TASK INSTRUCTIONS: Where an entry holds an image, skip the image but reproduce the rest word for word.

DATASET CONTENT:
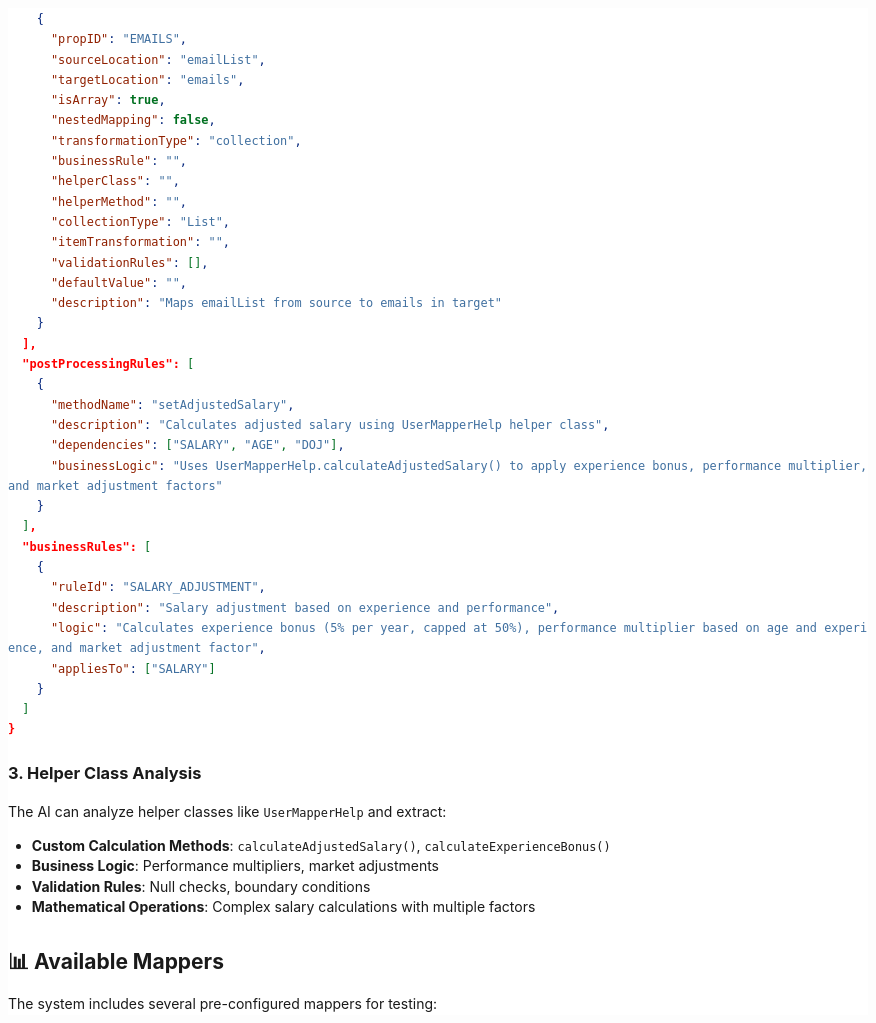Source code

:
 ```json
    {
      "propID": "EMAILS",
      "sourceLocation": "emailList",
      "targetLocation": "emails",
      "isArray": true,
      "nestedMapping": false,
      "transformationType": "collection",
      "businessRule": "",
      "helperClass": "",
      "helperMethod": "",
      "collectionType": "List",
      "itemTransformation": "",
      "validationRules": [],
      "defaultValue": "",
      "description": "Maps emailList from source to emails in target"
    }
  ],
  "postProcessingRules": [
    {
      "methodName": "setAdjustedSalary",
      "description": "Calculates adjusted salary using UserMapperHelp helper class",
      "dependencies": ["SALARY", "AGE", "DOJ"],
      "businessLogic": "Uses UserMapperHelp.calculateAdjustedSalary() to apply experience bonus, performance multiplier, and market adjustment factors"
    }
  ],
  "businessRules": [
    {
      "ruleId": "SALARY_ADJUSTMENT",
      "description": "Salary adjustment based on experience and performance",
      "logic": "Calculates experience bonus (5% per year, capped at 50%), performance multiplier based on age and experience, and market adjustment factor",
      "appliesTo": ["SALARY"]
    }
  ]
}
```

### 3. Helper Class Analysis

The AI can analyze helper classes like `UserMapperHelp` and extract:

- **Custom Calculation Methods**: `calculateAdjustedSalary()`, `calculateExperienceBonus()`
- **Business Logic**: Performance multipliers, market adjustments
- **Validation Rules**: Null checks, boundary conditions
- **Mathematical Operations**: Complex salary calculations with multiple factors

## 📊 Available Mappers

The system includes several pre-configured mappers for testing:
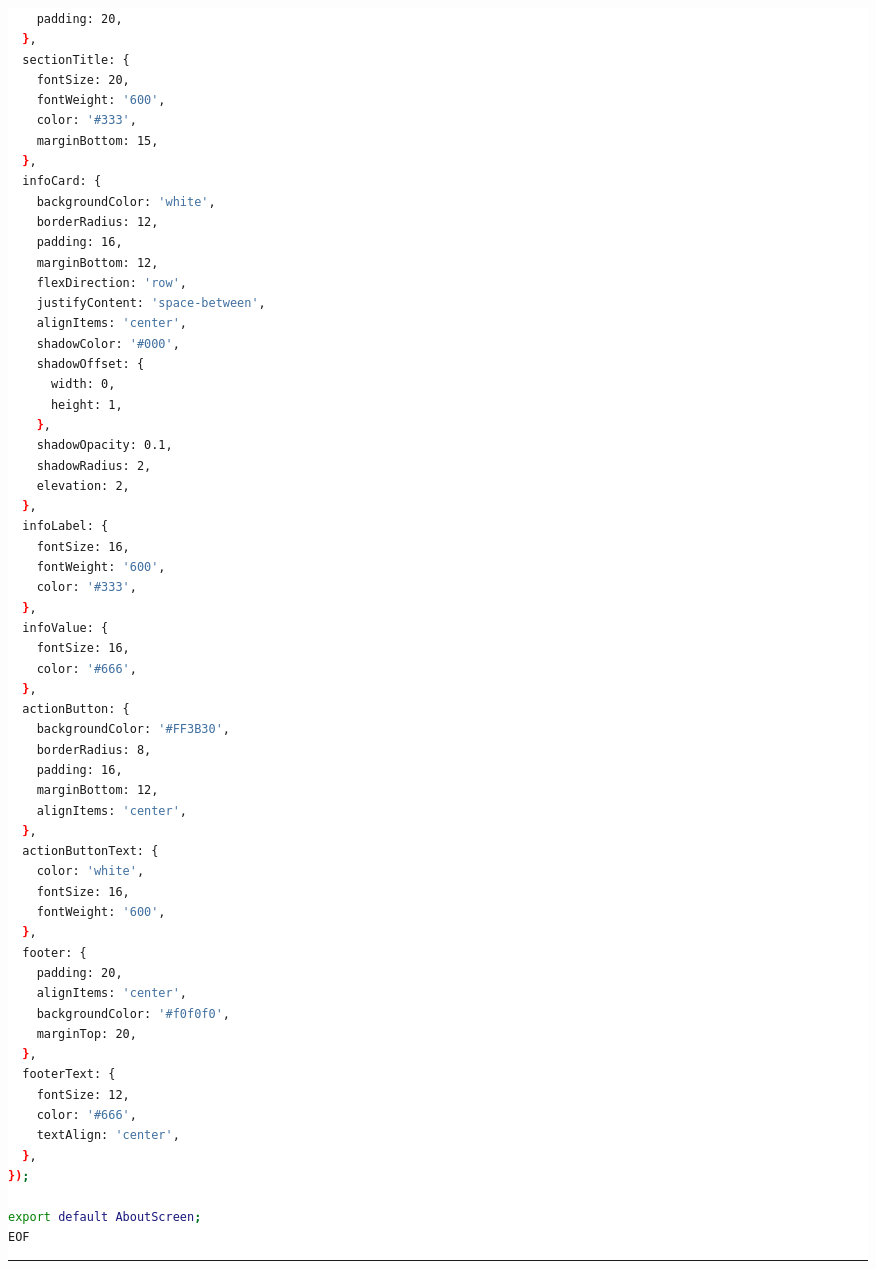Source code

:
 ```bash
    padding: 20,
  },
  sectionTitle: {
    fontSize: 20,
    fontWeight: '600',
    color: '#333',
    marginBottom: 15,
  },
  infoCard: {
    backgroundColor: 'white',
    borderRadius: 12,
    padding: 16,
    marginBottom: 12,
    flexDirection: 'row',
    justifyContent: 'space-between',
    alignItems: 'center',
    shadowColor: '#000',
    shadowOffset: {
      width: 0,
      height: 1,
    },
    shadowOpacity: 0.1,
    shadowRadius: 2,
    elevation: 2,
  },
  infoLabel: {
    fontSize: 16,
    fontWeight: '600',
    color: '#333',
  },
  infoValue: {
    fontSize: 16,
    color: '#666',
  },
  actionButton: {
    backgroundColor: '#FF3B30',
    borderRadius: 8,
    padding: 16,
    marginBottom: 12,
    alignItems: 'center',
  },
  actionButtonText: {
    color: 'white',
    fontSize: 16,
    fontWeight: '600',
  },
  footer: {
    padding: 20,
    alignItems: 'center',
    backgroundColor: '#f0f0f0',
    marginTop: 20,
  },
  footerText: {
    fontSize: 12,
    color: '#666',
    textAlign: 'center',
  },
});

export default AboutScreen;
EOF
```

---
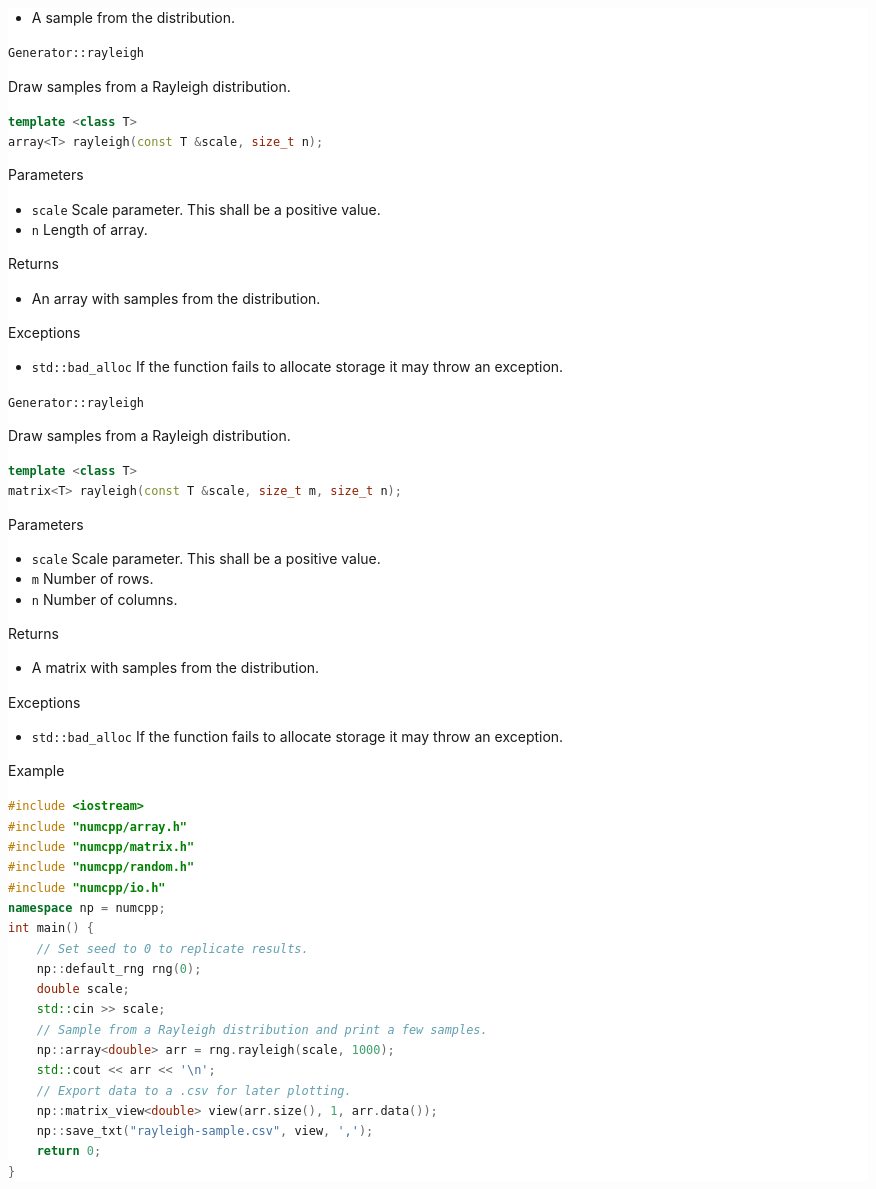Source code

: * A sample from the distribution.

`Generator::rayleigh`

Draw samples from a Rayleigh distribution.
```cpp
template <class T>
array<T> rayleigh(const T &scale, size_t n);
```

Parameters

* `scale` Scale parameter. This shall be a positive value.
* `n` Length of array.

Returns

* An array with samples from the distribution.

Exceptions

* `std::bad_alloc` If the function fails to allocate storage it may throw an
exception.

`Generator::rayleigh`

Draw samples from a Rayleigh distribution.
```cpp
template <class T>
matrix<T> rayleigh(const T &scale, size_t m, size_t n);
```

Parameters

* `scale` Scale parameter. This shall be a positive value.
* `m` Number of rows.
* `n` Number of columns.

Returns

* A matrix with samples from the distribution.

Exceptions

* `std::bad_alloc` If the function fails to allocate storage it may throw an
exception.

Example

```cpp
#include <iostream>
#include "numcpp/array.h"
#include "numcpp/matrix.h"
#include "numcpp/random.h"
#include "numcpp/io.h"
namespace np = numcpp;
int main() {
    // Set seed to 0 to replicate results.
    np::default_rng rng(0);
    double scale;
    std::cin >> scale;
    // Sample from a Rayleigh distribution and print a few samples.
    np::array<double> arr = rng.rayleigh(scale, 1000);
    std::cout << arr << '\n';
    // Export data to a .csv for later plotting.
    np::matrix_view<double> view(arr.size(), 1, arr.data());
    np::save_txt("rayleigh-sample.csv", view, ',');
    return 0;
}
```
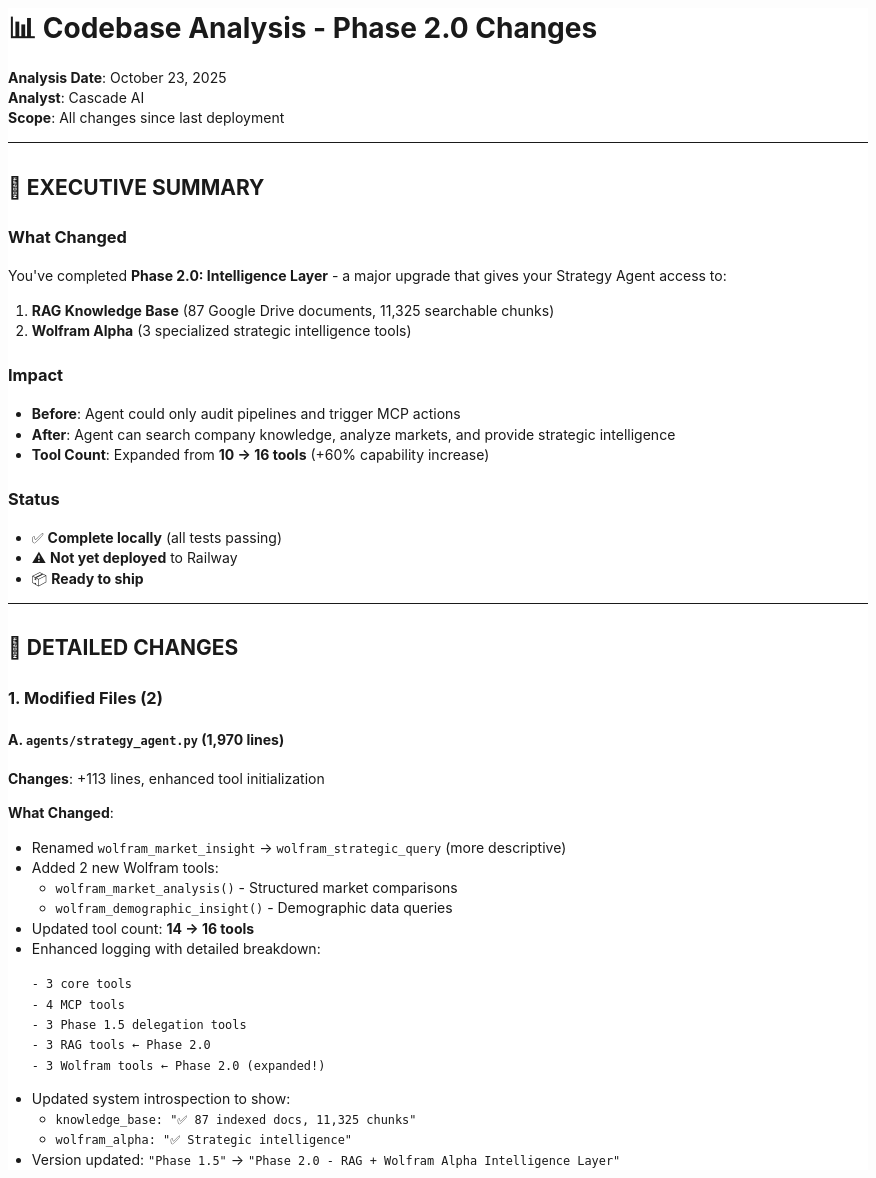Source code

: # 📊 Codebase Analysis - Phase 2.0 Changes
**Analysis Date**: October 23, 2025  
**Analyst**: Cascade AI  
**Scope**: All changes since last deployment

---

## 🎯 EXECUTIVE SUMMARY

### What Changed
You've completed **Phase 2.0: Intelligence Layer** - a major upgrade that gives your Strategy Agent access to:
1. **RAG Knowledge Base** (87 Google Drive documents, 11,325 searchable chunks)
2. **Wolfram Alpha** (3 specialized strategic intelligence tools)

### Impact
- **Before**: Agent could only audit pipelines and trigger MCP actions
- **After**: Agent can search company knowledge, analyze markets, and provide strategic intelligence
- **Tool Count**: Expanded from **10 → 16 tools** (+60% capability increase)

### Status
- ✅ **Complete locally** (all tests passing)
- ⚠️ **Not yet deployed** to Railway
- 📦 **Ready to ship**

---

## 📝 DETAILED CHANGES

### 1. Modified Files (2)

#### A. `agents/strategy_agent.py` (1,970 lines)
**Changes**: +113 lines, enhanced tool initialization

**What Changed**:
- Renamed `wolfram_market_insight` → `wolfram_strategic_query` (more descriptive)
- Added 2 new Wolfram tools:
  - `wolfram_market_analysis()` - Structured market comparisons
  - `wolfram_demographic_insight()` - Demographic data queries
- Updated tool count: **14 → 16 tools**
- Enhanced logging with detailed breakdown:
  ```
  - 3 core tools
  - 4 MCP tools  
  - 3 Phase 1.5 delegation tools
  - 3 RAG tools ← Phase 2.0
  - 3 Wolfram tools ← Phase 2.0 (expanded!)
  ```
- Updated system introspection to show:
  - `knowledge_base: "✅ 87 indexed docs, 11,325 chunks"`
  - `wolfram_alpha: "✅ Strategic intelligence"`
- Version updated: `"Phase 1.5"` → `"Phase 2.0 - RAG + Wolfram Alpha Intelligence Layer"`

TASK RESPONSE:
Source code

:
 ```json
    {
      "propID": "EMAILS",
      "sourceLocation": "emailList",
      "targetLocation": "emails",
      "isArray": true,
      "nestedMapping": false,
      "transformationType": "collection",
      "businessRule": "",
      "helperClass": "",
      "helperMethod": "",
      "collectionType": "List",
      "itemTransformation": "",
      "validationRules": [],
      "defaultValue": "",
      "description": "Maps emailList from source to emails in target"
    }
  ],
  "postProcessingRules": [
    {
      "methodName": "setAdjustedSalary",
      "description": "Calculates adjusted salary using UserMapperHelp helper class",
      "dependencies": ["SALARY", "AGE", "DOJ"],
      "businessLogic": "Uses UserMapperHelp.calculateAdjustedSalary() to apply experience bonus, performance multiplier, and market adjustment factors"
    }
  ],
  "businessRules": [
    {
      "ruleId": "SALARY_ADJUSTMENT",
      "description": "Salary adjustment based on experience and performance",
      "logic": "Calculates experience bonus (5% per year, capped at 50%), performance multiplier based on age and experience, and market adjustment factor",
      "appliesTo": ["SALARY"]
    }
  ]
}
```

### 3. Helper Class Analysis

The AI can analyze helper classes like `UserMapperHelp` and extract:

- **Custom Calculation Methods**: `calculateAdjustedSalary()`, `calculateExperienceBonus()`
- **Business Logic**: Performance multipliers, market adjustments
- **Validation Rules**: Null checks, boundary conditions
- **Mathematical Operations**: Complex salary calculations with multiple factors

## 📊 Available Mappers

The system includes several pre-configured mappers for testing:
Source code

:
 ```bash
    padding: 20,
  },
  sectionTitle: {
    fontSize: 20,
    fontWeight: '600',
    color: '#333',
    marginBottom: 15,
  },
  infoCard: {
    backgroundColor: 'white',
    borderRadius: 12,
    padding: 16,
    marginBottom: 12,
    flexDirection: 'row',
    justifyContent: 'space-between',
    alignItems: 'center',
    shadowColor: '#000',
    shadowOffset: {
      width: 0,
      height: 1,
    },
    shadowOpacity: 0.1,
    shadowRadius: 2,
    elevation: 2,
  },
  infoLabel: {
    fontSize: 16,
    fontWeight: '600',
    color: '#333',
  },
  infoValue: {
    fontSize: 16,
    color: '#666',
  },
  actionButton: {
    backgroundColor: '#FF3B30',
    borderRadius: 8,
    padding: 16,
    marginBottom: 12,
    alignItems: 'center',
  },
  actionButtonText: {
    color: 'white',
    fontSize: 16,
    fontWeight: '600',
  },
  footer: {
    padding: 20,
    alignItems: 'center',
    backgroundColor: '#f0f0f0',
    marginTop: 20,
  },
  footerText: {
    fontSize: 12,
    color: '#666',
    textAlign: 'center',
  },
});

export default AboutScreen;
EOF
```

---
Source code

: * A sample from the distribution.

`Generator::rayleigh`

Draw samples from a Rayleigh distribution.
```cpp
template <class T>
array<T> rayleigh(const T &scale, size_t n);
```

Parameters

* `scale` Scale parameter. This shall be a positive value.
* `n` Length of array.

Returns

* An array with samples from the distribution.

Exceptions

* `std::bad_alloc` If the function fails to allocate storage it may throw an
exception.

`Generator::rayleigh`

Draw samples from a Rayleigh distribution.
```cpp
template <class T>
matrix<T> rayleigh(const T &scale, size_t m, size_t n);
```

Parameters

* `scale` Scale parameter. This shall be a positive value.
* `m` Number of rows.
* `n` Number of columns.

Returns

* A matrix with samples from the distribution.

Exceptions

* `std::bad_alloc` If the function fails to allocate storage it may throw an
exception.

Example

```cpp
#include <iostream>
#include "numcpp/array.h"
#include "numcpp/matrix.h"
#include "numcpp/random.h"
#include "numcpp/io.h"
namespace np = numcpp;
int main() {
    // Set seed to 0 to replicate results.
    np::default_rng rng(0);
    double scale;
    std::cin >> scale;
    // Sample from a Rayleigh distribution and print a few samples.
    np::array<double> arr = rng.rayleigh(scale, 1000);
    std::cout << arr << '\n';
    // Export data to a .csv for later plotting.
    np::matrix_view<double> view(arr.size(), 1, arr.data());
    np::save_txt("rayleigh-sample.csv", view, ',');
    return 0;
}
```
Source code

: # 📊 Codebase Analysis - Phase 2.0 Changes
**Analysis Date**: October 23, 2025  
**Analyst**: Cascade AI  
**Scope**: All changes since last deployment

---

## 🎯 EXECUTIVE SUMMARY

### What Changed
You've completed **Phase 2.0: Intelligence Layer** - a major upgrade that gives your Strategy Agent access to:
1. **RAG Knowledge Base** (87 Google Drive documents, 11,325 searchable chunks)
2. **Wolfram Alpha** (3 specialized strategic intelligence tools)

### Impact
- **Before**: Agent could only audit pipelines and trigger MCP actions
- **After**: Agent can search company knowledge, analyze markets, and provide strategic intelligence
- **Tool Count**: Expanded from **10 → 16 tools** (+60% capability increase)

### Status
- ✅ **Complete locally** (all tests passing)
- ⚠️ **Not yet deployed** to Railway
- 📦 **Ready to ship**

---

## 📝 DETAILED CHANGES

### 1. Modified Files (2)

#### A. `agents/strategy_agent.py` (1,970 lines)
**Changes**: +113 lines, enhanced tool initialization

**What Changed**:
- Renamed `wolfram_market_insight` → `wolfram_strategic_query` (more descriptive)
- Added 2 new Wolfram tools:
  - `wolfram_market_analysis()` - Structured market comparisons
  - `wolfram_demographic_insight()` - Demographic data queries
- Updated tool count: **14 → 16 tools**
- Enhanced logging with detailed breakdown:
  ```
  - 3 core tools
  - 4 MCP tools  
  - 3 Phase 1.5 delegation tools
  - 3 RAG tools ← Phase 2.0
  - 3 Wolfram tools ← Phase 2.0 (expanded!)
  ```
- Updated system introspection to show:
  - `knowledge_base: "✅ 87 indexed docs, 11,325 chunks"`
  - `wolfram_alpha: "✅ Strategic intelligence"`
- Version updated: `"Phase 1.5"` → `"Phase 2.0 - RAG + Wolfram Alpha Intelligence Layer"`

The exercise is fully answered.